In September 2013, Neil Brand presented the BBC Four programme Sound of Cinema: The Music that Made the Movies. In the first episode in the series, he looked at the impact of classic orchestral film scores via the work of European-born composers (such as Max Steiner and Erich Wolfgang Korngold) and their influence on contemporary film composers such as Bernard Herrmann, Hans Zimmer and John Williams. He was also a guest presenter in the BBC Radio 3 programme Sound of Cinema: Live from the BFI presented by Sean Rafferty where he demonstrated on piano some of the intricate motifs from Franz Waxman as well as some of his own music.

On 20 December 2014, BBC Radio 4 broadcast Brand's new version of A Christmas Carol, adapted by him for actors, the BBC Singers and the BBC Symphony Orchestra, which was recorded before an audience in the BBC Maida Vale Studios. Other Christmas broadcasts included the ghost stories of M.R. James (BBC Woman's Hour Drama, 2018) and an original radio play, The Haunting of M.R. James.

In January and February 2015, Brand presented the BBC Four programme Sound of Song in which he looked at the history of popular song and its relationship to technology in the twentieth century. In January 2017, also on BBC Four, he presented Sound of Musicals, exploring how musical theatre has evolved over 100 years. a further series Sound of Movie Musicals, was broadcast in 2018. One critic said: "Brand was an enthusiastic compère throughout, combining formidable knowledge and terrific piano playing on his Steinway". His 2020 series The Sound of TV was called "refreshing" and "insightful" by the i.

==Music for films==
Brand wrote a new score for the restored 1929 film The Wrecker, released on DVD in November 2009. He followed this up in 2011 with a score for another recently restored film, Anthony Asquith's 1928 drama Underground: the new composition was premiered by the BBC Symphony Orchestra at the Barbican Centre in London.

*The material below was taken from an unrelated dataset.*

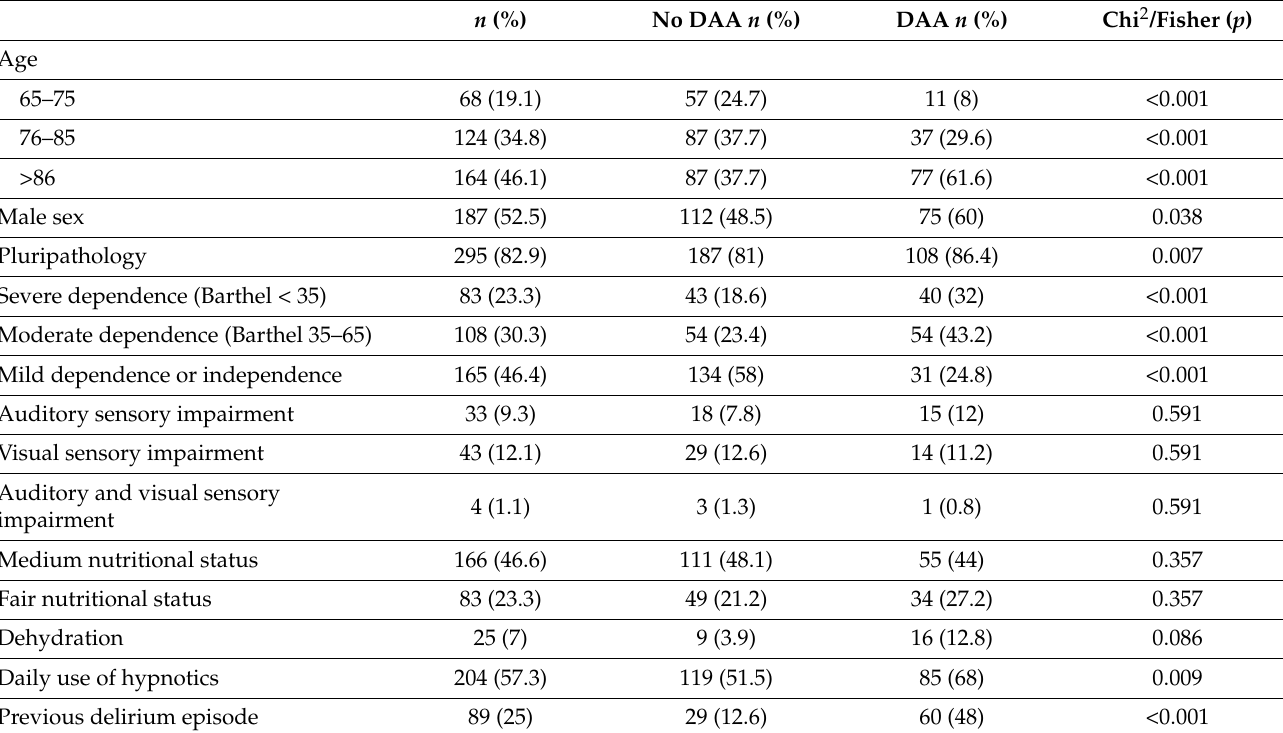
Table 2. The relationship of the predisposing factors between the total sample compared to the cohorts that presented with ADE and those that did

Brand regularly accompanies silent films with the skiffle band The Dodge Brothers (which includes Mark Kermode on double bass). They have played to White Oak, Beggars of Life, The Ghost That Never Returns, Hell's Hinges and City Girl.

Brand also composed a score for The Lodger. This is the score that is available on the Criterion Collection's release of the DVD. According to Brand, he looked to film noir motifs from composers such as Miklos Rosza when making this score.

He has also written a book, Dramatic Notes (1998), discussing the art of composing narrative music for the cinema, theatre, radio or television, and including interviews with composers and directors.

He has an occasional slot on BBC Radio 4's The Film Programme, analysing and deconstructing film music of various genres, illustrating his points with excerpts on the piano.